What does this mean for us? For one thing, it means that we believe in the power of God’s grace to convert even the most murderous of our enemies. Jesus proves victorious over Saul, enemy number 1, through evangelism, through the offer of grace and forgiveness and a new life with his other followers. No one is outside the possibility of changing their ways; no enemy is beyond conversion, beyond grace; Saul becomes a member of the family of God. We don’t kill our enemies; we convert them through the power of the resurrected Jesus.

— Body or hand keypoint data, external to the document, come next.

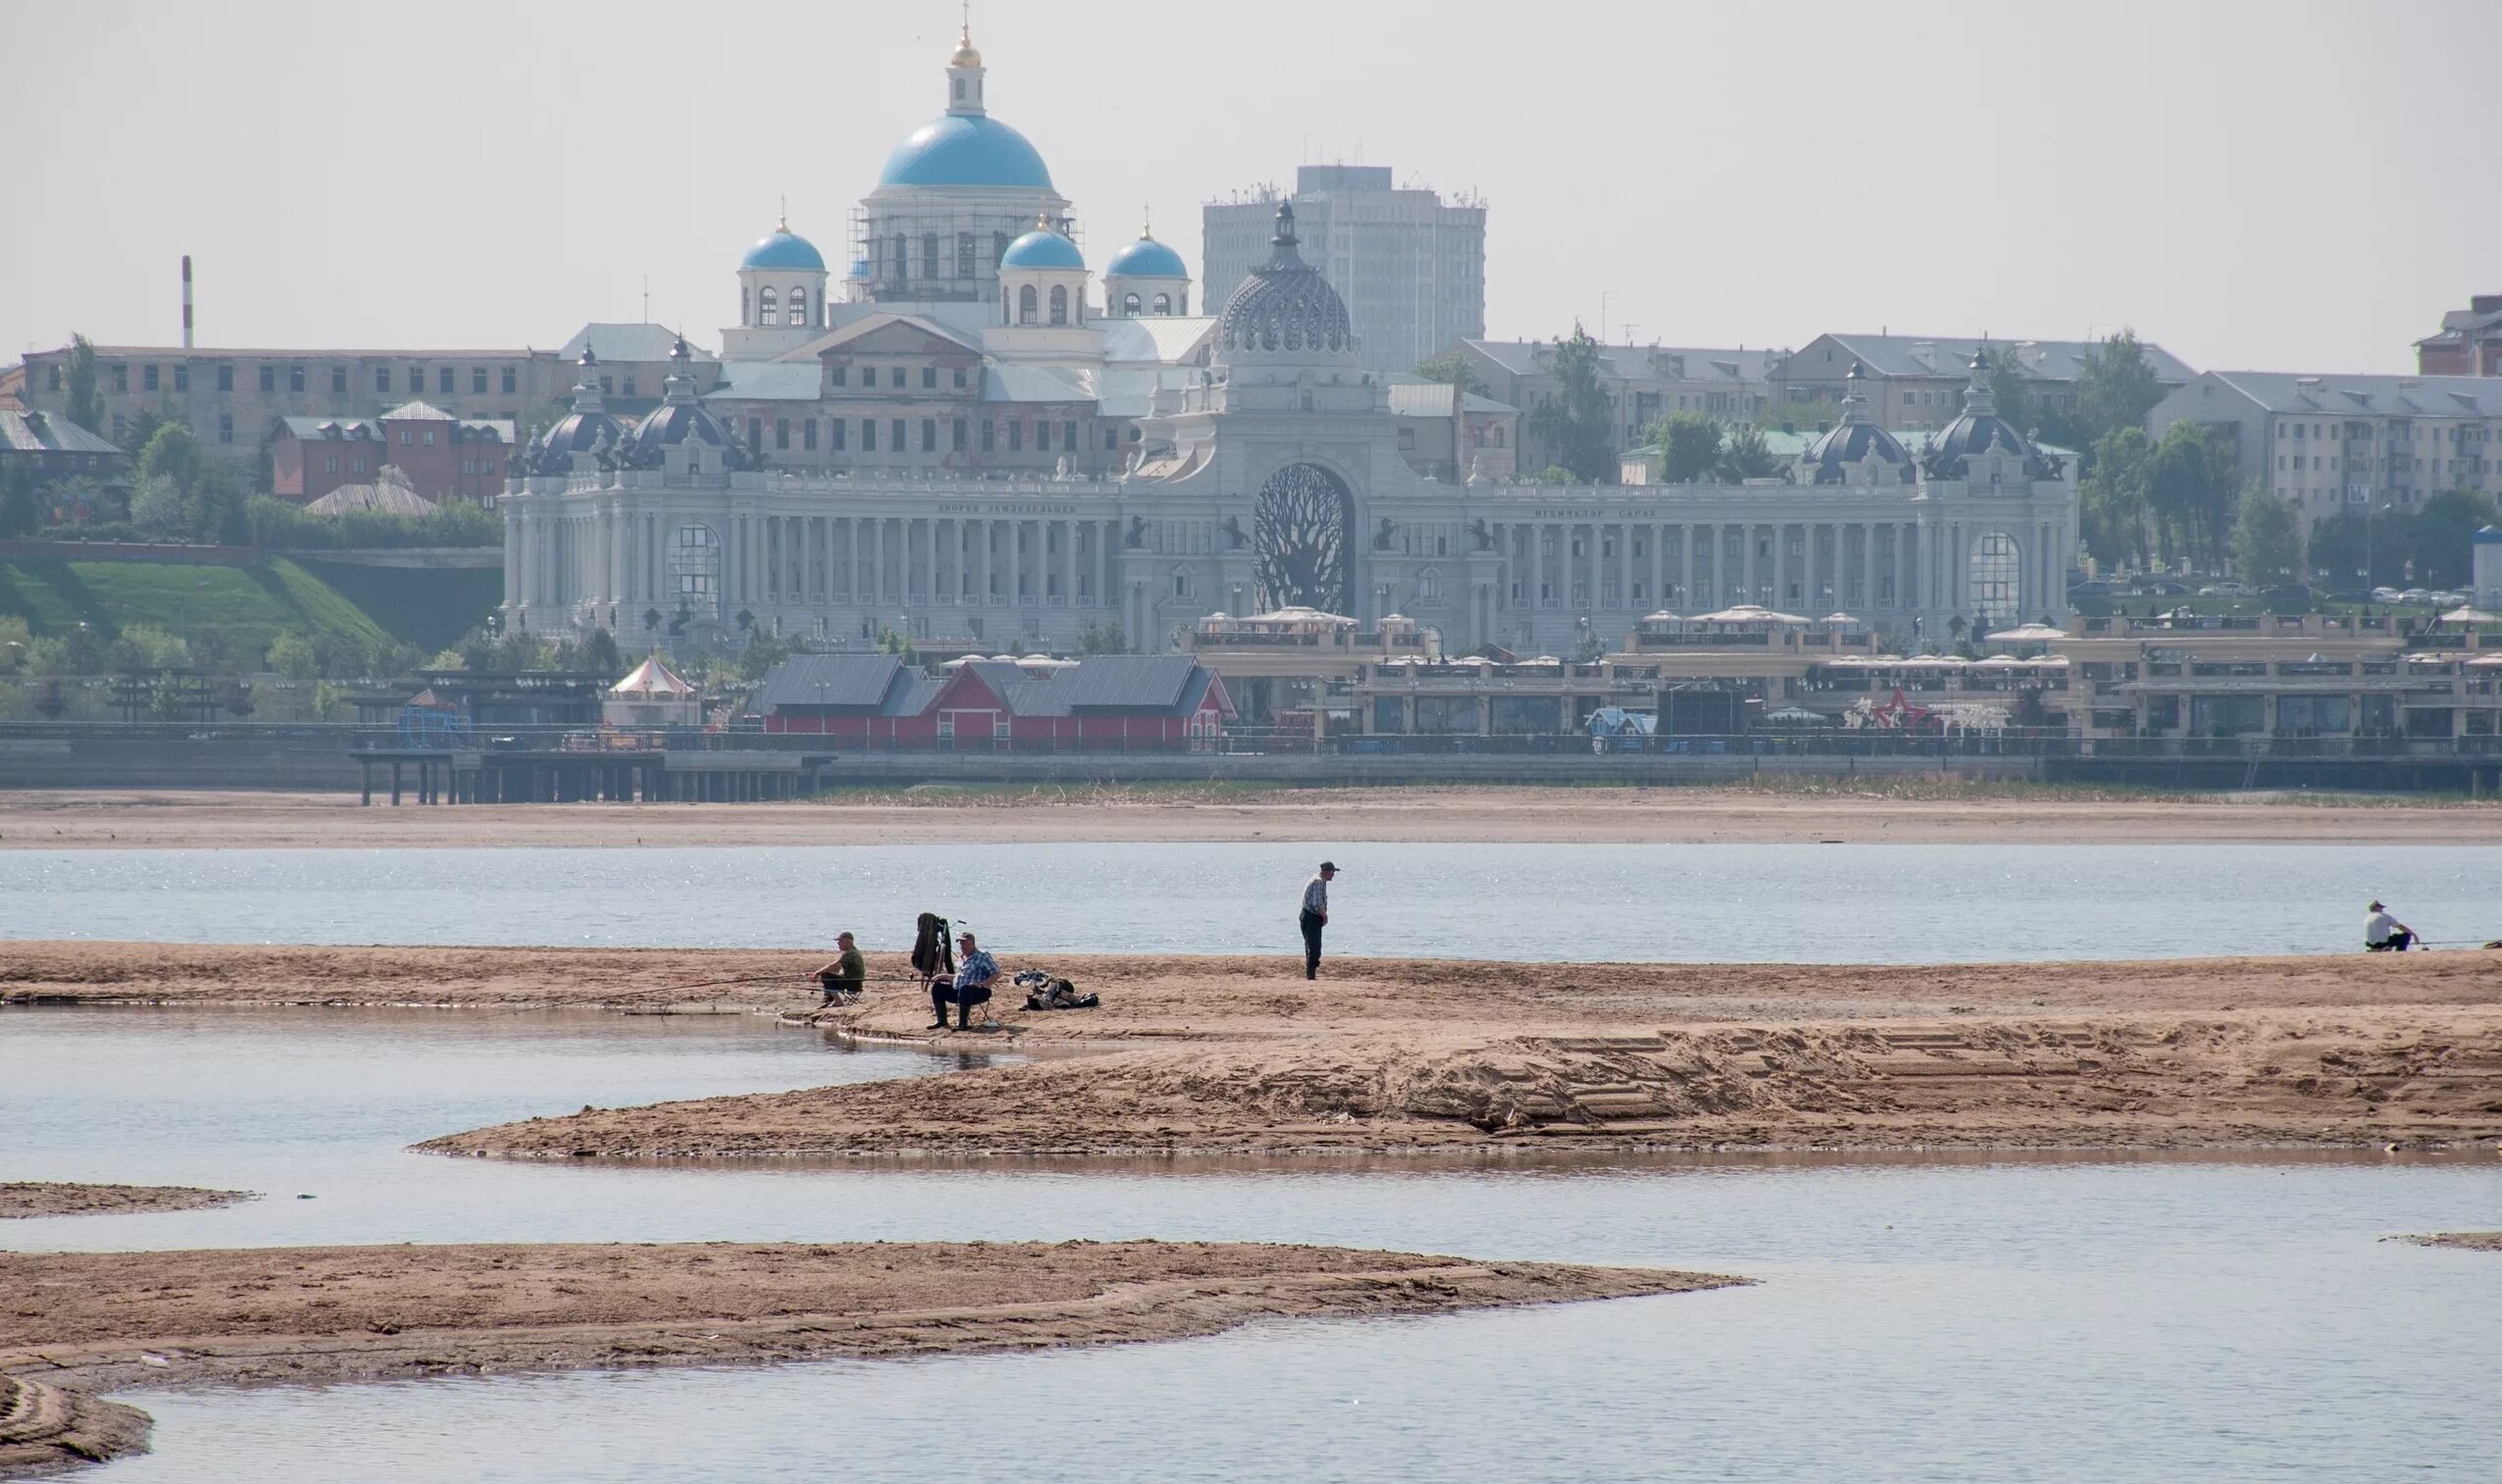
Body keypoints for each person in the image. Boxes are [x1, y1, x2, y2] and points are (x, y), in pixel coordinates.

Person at [932, 930, 999, 1030]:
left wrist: (982, 984)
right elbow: (959, 977)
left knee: (965, 989)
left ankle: (963, 1024)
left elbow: (997, 973)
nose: (962, 946)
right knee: (937, 988)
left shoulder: (982, 955)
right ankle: (942, 1021)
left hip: (979, 991)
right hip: (960, 991)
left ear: (972, 943)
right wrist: (943, 976)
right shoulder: (962, 958)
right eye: (961, 944)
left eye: (965, 943)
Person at [1299, 861, 1338, 981]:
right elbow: (1316, 904)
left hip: (1311, 916)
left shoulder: (1320, 881)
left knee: (1311, 946)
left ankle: (1311, 974)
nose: (1333, 875)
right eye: (1332, 872)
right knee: (1314, 947)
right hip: (1311, 916)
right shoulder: (1318, 881)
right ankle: (1310, 976)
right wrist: (1325, 916)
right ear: (1326, 871)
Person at [812, 932, 865, 1006]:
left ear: (849, 942)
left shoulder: (850, 953)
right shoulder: (854, 951)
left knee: (825, 975)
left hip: (852, 985)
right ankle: (827, 1000)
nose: (838, 943)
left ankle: (838, 1002)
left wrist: (817, 973)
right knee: (829, 976)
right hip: (855, 984)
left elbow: (835, 966)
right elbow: (837, 969)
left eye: (841, 941)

That part of the good news of Easter is not too hard for me to accept. The harder part is that Jesus comes back from the dead, and everything seems to go on just like it did before. The disciples go back to fishing; they go back to work—“the same as it ever was,” as the Talking Heads song puts it, “the same as it ever was.” Easter, resurrection, Jesus back from the dead… then the same as it ever was. 153 fish and breakfast on the shore. But maybe that’s just it. Jesus conquers death so he can come back and be with his disciples, to enjoy another meal, to fellowship around the fire… simply to be present with them. Easter means the permanence of Christ’s presence, always available, changing us, and changing the world from the inside, through his people, through us. We have become Christ’s presence for the world, working out Christ’s resurrection wherever we go—like at work, just as those first disciples returned to fishing.
Christ shows up in an ordinary gathering of disciples—like with us, here, nothing very special and much of life feels the same as it did last week. And we’ll go back to work tomorrow, but we go knowing the good news of Easter: that Jesus returned from the dead to be with us, because he loved us, because he wanted another meal with his disciples, nothing special, just fish around a charcoal fire:
“When they had gone ashore, they saw a charcoal fire there, with fish on it, and bread… Jesus said to them, ‘Come and have breakfast’… Jesus came and took the bread and gave it to them, and did the same with the fish” (Jn. 21:9-13).
The good news looks like that ordinary Easter experience; Jesus, coming back from the dead to be with us, a gentle presence, nothing flashy, just there, always there.